===== Information provided =====
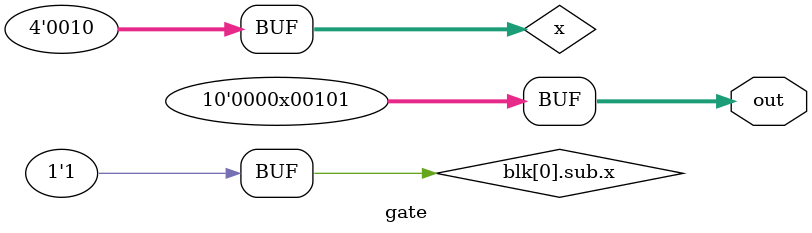
<source format=sv>
`default_nettype none

module gate(out);
    wire [3:0] x;
    for (genvar x = 0; x < 2; x++) begin : blk
        localparam w = x;
        if (x == 0) begin : sub
            wire [w:0] x;
        end
    end
    assign x = 2;
    assign blk[0].sub.x = '1;
    output wire [9:0] out;
    assign out = {1'bx, x, blk[0].sub.x};
endmodule
</source>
=====
Scan the material above for the word "begin", and copy each line where it appears.

    for (genvar x = 0; x < 2; x++) begin : blk
        if (x == 0) begin : sub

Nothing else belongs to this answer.